Cape Hillsborough, about an hour’s drive north of Mackay, is the site of a pretty beachfront national park with tame wildlife. Offshore from here are the Newry Islands, home to the area’s last remaining koalas. Reeforest Tours and Jungle Johno offer trips from Mackay to the national park. If you’re driving, head towards Townsville and take the signposted Seaforth Road from The Leap. This takes its name from events of 1866, when a settler was killed by Aborigines and the police drove an Aboriginal woman over the cliff during reprisals. The woman turned out to be holding a baby in her arms which miraculously survived and was adopted by a local family. 

The Leap, one of Mackay’s oldest hotels, is right underneath, and you can contest the details of the story over a cold beer if you’re interested. From here the road passes the inevitable canefields on the way to Mount Jukes, before descending to coastal flats. The road to Cape Hillsborough starts a couple of kilometres before Seaforth township and branches before the park, the right fork heading to the main area, the left terminating at undeveloped Smalleys Beach.

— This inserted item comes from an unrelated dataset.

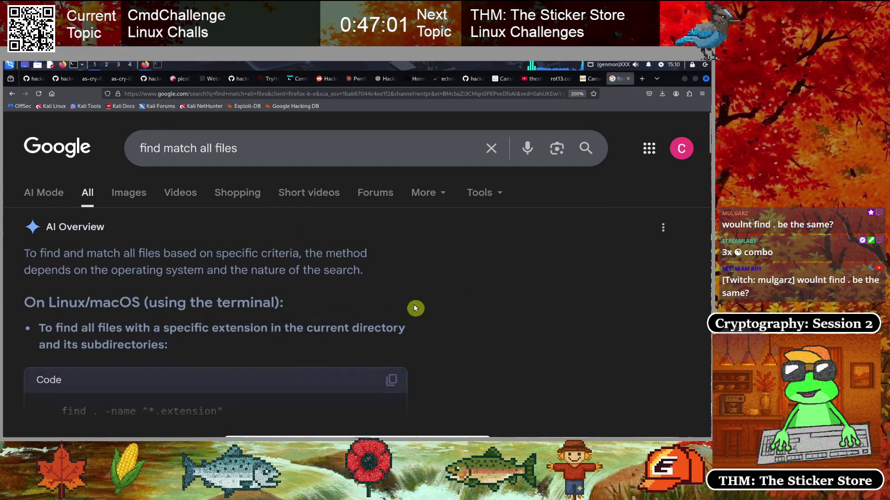
scroll(302, 347, "down", 2)
left_click(228, 373)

Brampton Island and Credlin Reef

Brampton Island, 1hr offshore the Mackay area, and the adjacent, uninhabited Carlisle Island are thickly wooded, their rocky shorelines dotted with pretty coral beaches. Two hours beyond Brampton, Credlin Reef is the most touristed local dive site, complete with pontoon, but there’s a fair amount to see, including shallow coral outcrops and a one-metre-wide sea anemone with resident clownfish and harlequin tuskfish. More adventurous divers should arrange in advance with Mackay Adventure Divers for access to the nearby Catacombs.

Getting there and around

Mackay’s centre straddles the crossroads of Victoria Street and Sydney Street, with the bus station a short walk away on Milton Street. Both trains (station on Connors Road, off Milton Street along Boundary Road or Paradise Street) and planes arrive south of town; a taxi will set you back around $8 into town and $25 to Bucasia (for some beachfront accommodation). The tourist information centre (tel 07/4952 2677) is inconveniently located 3km south of town along the Nebo Road (Bruce Highway), but you can get help with bookings from accommodation or the bus station.

Eating

Mackay has plenty of good, cheap places to eat. There are snack bars all around the centre, or try one of the places below for a restaurant meal. Downtown pubs all offer lunch specials – around $3 for a full meal as does Mackay Leagues Club.
  • Angelo’s, 27 Sydney St. Mediterranean cooking and genuine wood-fired pizzas.
  • Cactus Jack’s, Victoria St (east end). Extraordinarily popular Tex-Mex joint which refuses bookings. Turn up early and prepare to have a few drinks at the bar while waiting for a table.
  • Coco’s Bar & Grill (at the Austral Hotel), Victoria St (bus station end). A carnivore’s dream, with marinated grilled steaks in 600g, 800g and 1kg servings for $15–20.
  • Globe Cafe, 36 Sydney St. A good range of coffees and cakes, plus an international menu that includes Belgian beer stew and plenty of salads. Open 10am–11pm; closed Mon evening.
  • Sorbello’s, 168 Victoria St. Good choice for pastas and the typical range of Italian dishes for around $20 per person. Lunch specials Mon–Fri; open for dinner 7 days.
  • Toong Tong Thai, 10 Sydney St. Long-established Thai restaurant and takeaway with impeccable food, authentically hot and spicy if requested. Around $20 a head for a full meal.

Accommodation

Nebo Road is a virtual landing strip of neon motel signs. For sun and sand, take the highway towards Townsville and then turn off and follow the signs for Bucasia.